** Input follows **

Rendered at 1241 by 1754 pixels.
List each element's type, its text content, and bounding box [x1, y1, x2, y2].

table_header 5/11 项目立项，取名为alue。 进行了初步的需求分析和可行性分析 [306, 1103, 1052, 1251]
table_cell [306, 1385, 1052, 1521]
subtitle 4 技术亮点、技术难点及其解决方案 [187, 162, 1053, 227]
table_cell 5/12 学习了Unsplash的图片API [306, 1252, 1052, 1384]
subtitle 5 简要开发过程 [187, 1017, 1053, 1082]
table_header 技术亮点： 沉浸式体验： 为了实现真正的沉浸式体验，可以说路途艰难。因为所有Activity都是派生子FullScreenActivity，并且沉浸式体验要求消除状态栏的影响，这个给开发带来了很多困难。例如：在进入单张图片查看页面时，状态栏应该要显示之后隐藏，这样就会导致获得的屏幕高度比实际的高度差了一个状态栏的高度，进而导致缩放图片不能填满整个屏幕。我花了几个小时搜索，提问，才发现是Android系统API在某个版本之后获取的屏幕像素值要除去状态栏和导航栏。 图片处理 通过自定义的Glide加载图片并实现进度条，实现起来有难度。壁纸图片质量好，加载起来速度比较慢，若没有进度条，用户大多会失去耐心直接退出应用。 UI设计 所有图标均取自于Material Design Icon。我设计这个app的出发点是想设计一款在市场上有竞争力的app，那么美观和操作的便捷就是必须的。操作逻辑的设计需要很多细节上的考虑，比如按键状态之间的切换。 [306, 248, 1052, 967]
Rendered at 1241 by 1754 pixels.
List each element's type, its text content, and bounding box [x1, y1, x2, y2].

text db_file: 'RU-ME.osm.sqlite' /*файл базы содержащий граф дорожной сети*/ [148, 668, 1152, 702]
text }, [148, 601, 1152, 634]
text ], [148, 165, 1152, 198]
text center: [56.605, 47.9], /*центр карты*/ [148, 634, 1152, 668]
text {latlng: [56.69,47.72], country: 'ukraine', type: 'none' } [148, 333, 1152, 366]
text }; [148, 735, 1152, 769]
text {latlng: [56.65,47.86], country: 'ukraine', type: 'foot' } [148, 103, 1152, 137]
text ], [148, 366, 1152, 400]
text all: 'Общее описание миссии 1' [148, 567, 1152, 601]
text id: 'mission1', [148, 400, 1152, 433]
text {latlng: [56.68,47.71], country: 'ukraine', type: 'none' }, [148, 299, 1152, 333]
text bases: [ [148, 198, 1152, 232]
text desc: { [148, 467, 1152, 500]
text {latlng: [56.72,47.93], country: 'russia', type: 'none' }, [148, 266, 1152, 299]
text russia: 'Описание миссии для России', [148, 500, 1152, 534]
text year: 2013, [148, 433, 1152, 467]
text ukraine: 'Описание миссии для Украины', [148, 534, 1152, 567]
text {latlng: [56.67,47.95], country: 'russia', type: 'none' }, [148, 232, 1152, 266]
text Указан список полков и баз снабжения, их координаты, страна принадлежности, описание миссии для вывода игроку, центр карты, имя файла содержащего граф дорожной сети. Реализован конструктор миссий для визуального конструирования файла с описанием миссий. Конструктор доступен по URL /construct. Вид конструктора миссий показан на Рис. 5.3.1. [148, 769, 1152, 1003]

** End of Input **

Exercise brief: Output each record precisely as written.

Output of the task:
Rendered at 1241 by 1754 pixels.
List each element's type, its text content, and bounding box [x1, y1, x2, y2].

table_header 5/11 项目立项，取名为alue。 进行了初步的需求分析和可行性分析 [306, 1103, 1052, 1251]
table_cell [306, 1385, 1052, 1521]
subtitle 4 技术亮点、技术难点及其解决方案 [187, 162, 1053, 227]
table_cell 5/12 学习了Unsplash的图片API [306, 1252, 1052, 1384]
subtitle 5 简要开发过程 [187, 1017, 1053, 1082]
table_header 技术亮点： 沉浸式体验： 为了实现真正的沉浸式体验，可以说路途艰难。因为所有Activity都是派生子FullScreenActivity，并且沉浸式体验要求消除状态栏的影响，这个给开发带来了很多困难。例如：在进入单张图片查看页面时，状态栏应该要显示之后隐藏，这样就会导致获得的屏幕高度比实际的高度差了一个状态栏的高度，进而导致缩放图片不能填满整个屏幕。我花了几个小时搜索，提问，才发现是Android系统API在某个版本之后获取的屏幕像素值要除去状态栏和导航栏。 图片处理 通过自定义的Glide加载图片并实现进度条，实现起来有难度。壁纸图片质量好，加载起来速度比较慢，若没有进度条，用户大多会失去耐心直接退出应用。 UI设计 所有图标均取自于Material Design Icon。我设计这个app的出发点是想设计一款在市场上有竞争力的app，那么美观和操作的便捷就是必须的。操作逻辑的设计需要很多细节上的考虑，比如按键状态之间的切换。 [306, 248, 1052, 967]
Rendered at 1241 by 1754 pixels.
List each element's type, its text content, and bounding box [x1, y1, x2, y2].

text db_file: 'RU-ME.osm.sqlite' /*файл базы содержащий граф дорожной сети*/ [148, 668, 1152, 702]
text }, [148, 601, 1152, 634]
text ], [148, 165, 1152, 198]
text center: [56.605, 47.9], /*центр карты*/ [148, 634, 1152, 668]
text {latlng: [56.69,47.72], country: 'ukraine', type: 'none' } [148, 333, 1152, 366]
text }; [148, 735, 1152, 769]
text {latlng: [56.65,47.86], country: 'ukraine', type: 'foot' } [148, 103, 1152, 137]
text ], [148, 366, 1152, 400]
text all: 'Общее описание миссии 1' [148, 567, 1152, 601]
text id: 'mission1', [148, 400, 1152, 433]
text {latlng: [56.68,47.71], country: 'ukraine', type: 'none' }, [148, 299, 1152, 333]
text bases: [ [148, 198, 1152, 232]
text desc: { [148, 467, 1152, 500]
text {latlng: [56.72,47.93], country: 'russia', type: 'none' }, [148, 266, 1152, 299]
text russia: 'Описание миссии для России', [148, 500, 1152, 534]
text year: 2013, [148, 433, 1152, 467]
text ukraine: 'Описание миссии для Украины', [148, 534, 1152, 567]
text {latlng: [56.67,47.95], country: 'russia', type: 'none' }, [148, 232, 1152, 266]
text Указан список полков и баз снабжения, их координаты, страна принадлежности, описание миссии для вывода игроку, центр карты, имя файла содержащего граф дорожной сети. Реализован конструктор миссий для визуального конструирования файла с описанием миссий. Конструктор доступен по URL /construct. Вид конструктора миссий показан на Рис. 5.3.1. [148, 769, 1152, 1003]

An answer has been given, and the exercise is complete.